R and Docker

One of the frustrations I have with using the R programming language for data analysis is missing virtual environments from Python. Python has great virtual environments built in and conda comes with a really good system as well.

When I got to OPIA, I started to use R (because aside from SAS, that is the other software that people use. It was a bit of a rough transition, but I am getting to the point where I can understand the difference.

As an aside, I will say that while there were some switching costs from Python to R, I was able to get up and running with R really quickly. I was doing actual work with R right away. I won't say that either one is better, but I think that is absolutely worth learning both if you:

  • work with people who use the other system or
  • have an interest in ways that data analysis can be expressed in code.

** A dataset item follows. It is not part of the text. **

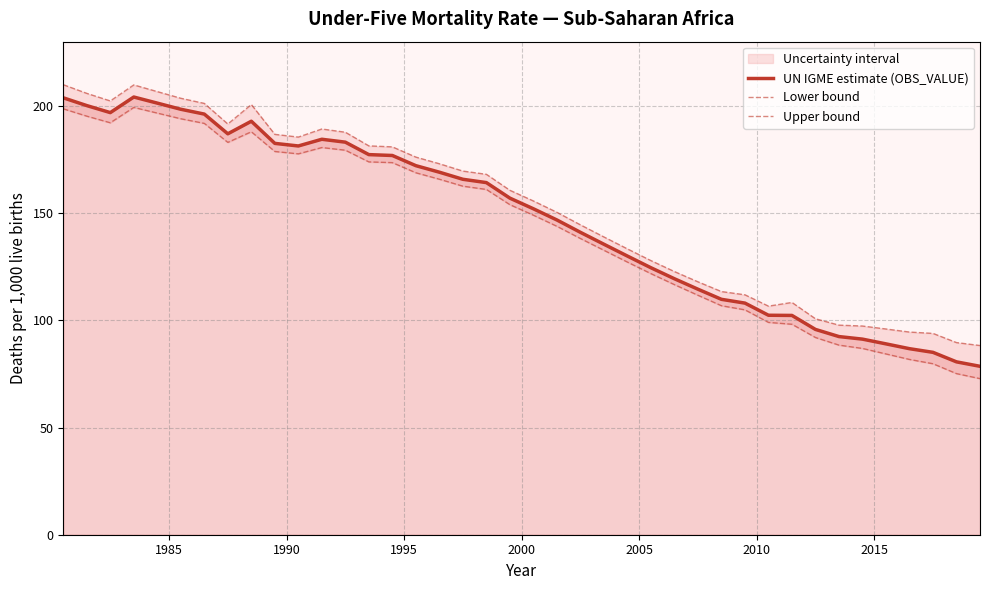

Does the chart have visible grid lines?

Yes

While using Python, I got used to working with virtual environments. So, when using R, just having a big pile of installed packages drove me nuts. I just feels like I'm not worrying about reproducibility enough.

So, this weekend I resolved to set up Docker on my home computer and see if I can get R working on it. I can quite happily report that I got it working. What's more, the image that I was using includes LaTeX, so I could create PDFs with knitr right out of the box. That is a major advantage, since I was having problems with getting LaTeX to run on my Windows machine at work.

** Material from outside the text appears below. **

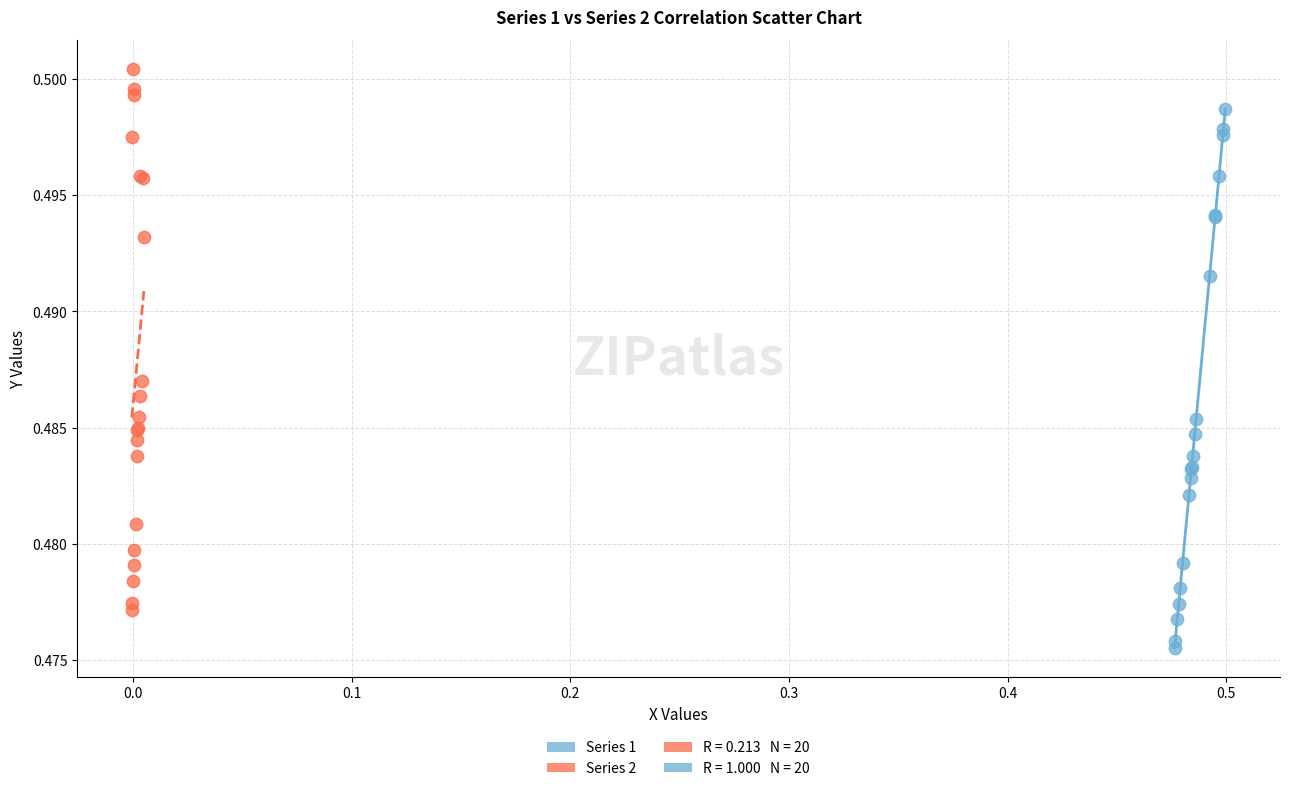

Which series reaches the maximum Y coordinate?

Series 2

On Tuesday (Monday is a holiday), I will get Docker running on my new Windows computer at work. (I wanted a Mac, but it didn't seem be super compatible with the systems I used day to day.) If that works smoothly, then I will have a nice way to run all my knitr reports in HTML and PDF.

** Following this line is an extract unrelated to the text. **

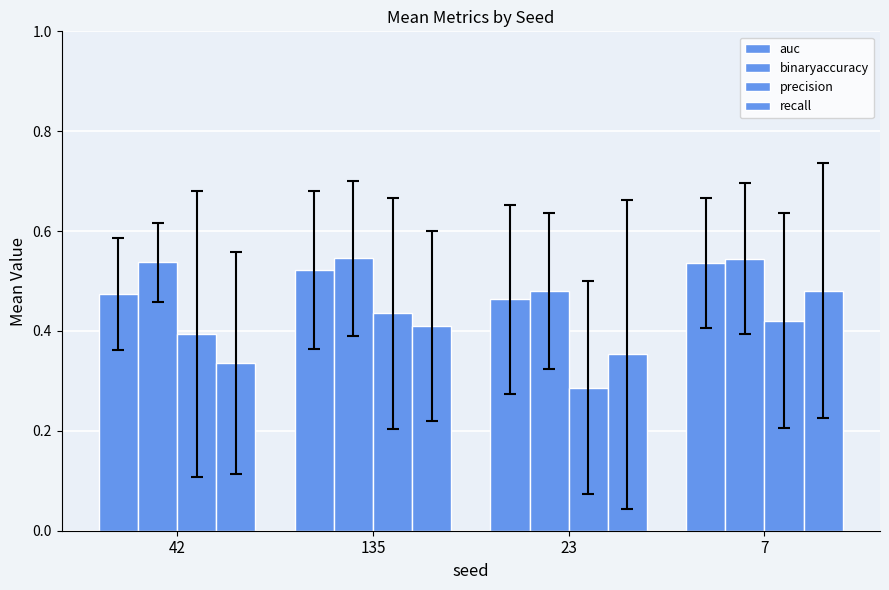

The value of recall at 135 is 0.6. True or false?

False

So, here's what I discovered.

  • The rockr/verse image includes RStudio, the tidyverse and LaTeX.
  • You run RStudio Server off the docker image -- so you access RStudio in your web browser.
  • You can create a Dockerfile that takes an existing image and adds things to it using the following commands:
    • FROM - other docker images
    • RUN - run a command (including an R command) - which can be used to install other packages.
    • ADD - to copy data files into the container.
  • Once you create the Dockerfile, you use docker build to create the image.
  • Once you have the image, use docker run to start it. Then you can go to the RStudio from your web browser.
  • You can mount volumes in your docker run commands, so you can have your R code as a part of that.